In eq(3) the gradient component $\displaystyle \frac{∂ \epsilon_{t}}{∂ \theta}$ is a sum of temporal contribution at given node. We can see that temporal contribution $\displaystyle \frac{∂ \epsilon_{t}}{∂ X_{t}} \cdot \frac{∂ X_{t}}{∂ X_{k}} \cdot \frac{\partial^{+} X_{k}}{∂ \theta}$ measures how $\theta$ at step $k$ affects the cost at step $t \lt k$. This gradient component $\displaystyle \frac{∂ \epsilon_{t}}{∂ \theta}$ transport the error in time from step $t$ back to step $k$. Next, we need to observe in the RHS of eq(4), here $W_{rec}^{T}$ is constant through all the time steps, and gets multplied with $diag$ that converts vector into diagonal matrix, and $\sigma’$ computing element-wise the derivative of $\sigma$.

Therefore,
If $W_{rec}$ is small, gradient starts to get smaller n smaller when pushed back into network, and neurons at earlier time steps fails to learn anything. This phenomenon is called Vanishing Gradient Problem

If $W_{rec}$ is large, backpropagating gradients start to grow exponentially. This is Exploding Gradient Problem.

Exploding gradient can be solved in two ways i.e., gradient scaling or gradient clipping.

In Gradient Scaling, we normalize/re-scale the error gradient vector norm if the vector norm crosses a certain threshold value, a value defined by us.
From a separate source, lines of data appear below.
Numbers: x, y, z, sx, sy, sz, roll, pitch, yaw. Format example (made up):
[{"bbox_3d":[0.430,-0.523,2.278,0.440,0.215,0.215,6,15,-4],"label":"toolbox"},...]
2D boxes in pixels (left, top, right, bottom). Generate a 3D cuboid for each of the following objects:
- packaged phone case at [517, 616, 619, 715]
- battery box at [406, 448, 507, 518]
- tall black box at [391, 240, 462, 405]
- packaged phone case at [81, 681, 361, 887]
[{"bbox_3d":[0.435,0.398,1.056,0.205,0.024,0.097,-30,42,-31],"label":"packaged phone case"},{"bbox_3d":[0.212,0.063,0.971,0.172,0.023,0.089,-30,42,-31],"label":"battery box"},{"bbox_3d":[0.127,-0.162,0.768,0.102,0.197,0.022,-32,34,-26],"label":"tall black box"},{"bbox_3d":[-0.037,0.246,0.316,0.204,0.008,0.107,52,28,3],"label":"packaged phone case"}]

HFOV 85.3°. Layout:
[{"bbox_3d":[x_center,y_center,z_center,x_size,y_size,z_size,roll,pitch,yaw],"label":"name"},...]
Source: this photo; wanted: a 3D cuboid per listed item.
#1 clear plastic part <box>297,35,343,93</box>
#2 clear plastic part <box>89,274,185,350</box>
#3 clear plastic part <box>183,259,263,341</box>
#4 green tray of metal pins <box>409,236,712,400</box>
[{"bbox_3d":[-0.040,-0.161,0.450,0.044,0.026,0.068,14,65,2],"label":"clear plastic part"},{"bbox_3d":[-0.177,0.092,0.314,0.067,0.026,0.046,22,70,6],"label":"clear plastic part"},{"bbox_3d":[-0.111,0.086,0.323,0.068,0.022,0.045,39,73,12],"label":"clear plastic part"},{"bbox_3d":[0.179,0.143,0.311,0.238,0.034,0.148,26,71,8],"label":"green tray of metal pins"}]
On the other hand, in Gradient Clipping, if vector norm crosses the pre-defined threshold value, we force gradient values to a specific minimum or maximum value.

Vanishing gradient can be solved by slightly tweaked architecture of LSTM and GRU.

References

  • Pascanu, R., Mikolov, T. and Bengio, Y., 2013, February. On the difficulty of training recurrent neural networks. In International conference on machine learning pp. 1310-1318.
  • LeCun, Y., Bengio, Y. and Hinton, G., 2015. Deep learning. Nature, 521(7553), pp.436-444.